According to the CSEAN’s President, this platform offers attackers the opportunity to acquire digital fingerprints, enabling entry-level cybercriminals to easily purchase malware, deploy it, and sell large volumes of stolen credentials and other data. These malicious individuals will persistently undermine Nigeria’s capacity to attain the SDGs. 

“The bad actors will continue to undermine our ability to achieve the SDGs, considering the significance of cybercrime in relation to achieving the SDGs, the greater our chances of countering the efforts of bad actors who seek to hinder our progress.’’ he said.

Also speaking on the growing rate of cybersecurity in the country, Nuhu Ribadu, the National Security Adviser (NSA), who was represented by Bala Fakandu, Manager, Nigeria Computer Emergency Response Team (ngCERT), revealed that Nigeria’s Government is currently putting measures in place to amend the 2015 Cybercrimes Act.

Ribadu recognised the existence of emerging technologies which bad state actors are already leveraging to perpetrate cybercrimes.

“It is worthy to ensure the confidentiality, integrity and availability of critical information systems because cybersecurity is an enabler for a better and more sustainable future.

“As we embrace the rapid evolution of technology, we must be mindful of new and exciting areas such as Artificial Intelligence (AI), machine learning and blockchain technologies that will continue to affect the future,” 

“This is bearing in mind that criminal elements are already exploiting new technologies to progress their illicit activities,” he said.

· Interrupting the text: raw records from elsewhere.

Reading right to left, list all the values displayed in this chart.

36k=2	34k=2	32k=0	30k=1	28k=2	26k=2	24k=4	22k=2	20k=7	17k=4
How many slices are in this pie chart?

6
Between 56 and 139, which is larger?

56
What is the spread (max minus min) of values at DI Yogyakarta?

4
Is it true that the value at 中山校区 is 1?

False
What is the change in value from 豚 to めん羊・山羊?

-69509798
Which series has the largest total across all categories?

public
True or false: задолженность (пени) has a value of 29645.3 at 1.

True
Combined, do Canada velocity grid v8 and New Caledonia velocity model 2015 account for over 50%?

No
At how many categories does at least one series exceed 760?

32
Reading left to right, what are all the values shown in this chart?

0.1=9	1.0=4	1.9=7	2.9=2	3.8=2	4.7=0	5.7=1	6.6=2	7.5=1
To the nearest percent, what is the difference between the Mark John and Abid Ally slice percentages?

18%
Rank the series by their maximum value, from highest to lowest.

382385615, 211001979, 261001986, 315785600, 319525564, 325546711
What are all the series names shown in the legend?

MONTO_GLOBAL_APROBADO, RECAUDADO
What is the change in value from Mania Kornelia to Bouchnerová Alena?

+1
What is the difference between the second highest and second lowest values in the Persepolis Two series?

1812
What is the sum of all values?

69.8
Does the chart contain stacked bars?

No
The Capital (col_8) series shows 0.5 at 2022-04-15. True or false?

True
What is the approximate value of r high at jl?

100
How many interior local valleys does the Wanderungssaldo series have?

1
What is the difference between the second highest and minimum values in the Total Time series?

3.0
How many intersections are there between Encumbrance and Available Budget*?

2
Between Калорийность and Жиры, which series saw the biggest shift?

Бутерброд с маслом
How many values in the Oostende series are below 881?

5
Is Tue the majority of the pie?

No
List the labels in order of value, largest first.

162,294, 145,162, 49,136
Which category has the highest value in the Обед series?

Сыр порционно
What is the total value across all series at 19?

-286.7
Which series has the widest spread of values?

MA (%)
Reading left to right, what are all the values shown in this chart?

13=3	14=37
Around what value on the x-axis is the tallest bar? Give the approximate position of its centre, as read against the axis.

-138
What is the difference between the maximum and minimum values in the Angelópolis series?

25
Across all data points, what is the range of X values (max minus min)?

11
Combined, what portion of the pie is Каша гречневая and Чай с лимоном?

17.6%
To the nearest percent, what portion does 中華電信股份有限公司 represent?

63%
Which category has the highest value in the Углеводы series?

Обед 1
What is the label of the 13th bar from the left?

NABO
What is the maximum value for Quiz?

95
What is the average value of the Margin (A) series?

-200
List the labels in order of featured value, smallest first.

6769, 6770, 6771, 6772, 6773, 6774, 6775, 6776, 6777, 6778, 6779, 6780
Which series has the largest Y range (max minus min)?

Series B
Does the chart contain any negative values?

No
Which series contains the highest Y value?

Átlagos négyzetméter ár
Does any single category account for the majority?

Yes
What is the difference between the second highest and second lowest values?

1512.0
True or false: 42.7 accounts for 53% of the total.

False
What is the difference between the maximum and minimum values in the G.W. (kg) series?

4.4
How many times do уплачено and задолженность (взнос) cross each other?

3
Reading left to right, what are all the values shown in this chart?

Therefore, he said, Nigeria is actively working towards amending the Cybercrimes Act of 2015. In this process, important inputs from stakeholders are being taken into account, including the aspects related to artificial intelligence (AI) and virtual assets. These inputs are considered crucial in shaping the amendments to effectively address emerging challenges in the realm of cybersecurity.

He highlighted the Presidential Order on the designation and protection of Critical National Information Infrastructure (CNII) currently awaiting President Bola Tinubu’s assent, which will enhance Nigeria’s current efforts for progressive economic prosperity, national development and attainment of national security objectives.

“This underscores the need for continuous cybersecurity awareness in the wake of increased cyber threats from both states and non-state actors.’’ Ribadu added.

According to the NSA, Nigeria had recorded remarkable strides in cybersecurity by fostering international cooperation and collaborations to combat cyber threats, thereby making her a trusted player in the global digital space.

Moreover, Richard Montgomery, the British High Commissioner to Nigeria, said that the commission has always engaged with Nigeria constructively to promote global growth and security.

Represented by Magdalene Lagu, Head of Governance and Stability, Montgomery said the British commission is committed to continuing capacity building work in Nigeria through funding some of its programmes.

“We work hard to see a wide range of cyber stakeholders’ engagement across the private sector, civil society to retain a true understanding of Nigeria’s cyber ecosystem and ensure to support Nigeria against cybercrime,’’ he said.

The conference featured technical sessions, hackathon and the presentation of a research report on cyber threats to Nigeria in 2022, among other activities.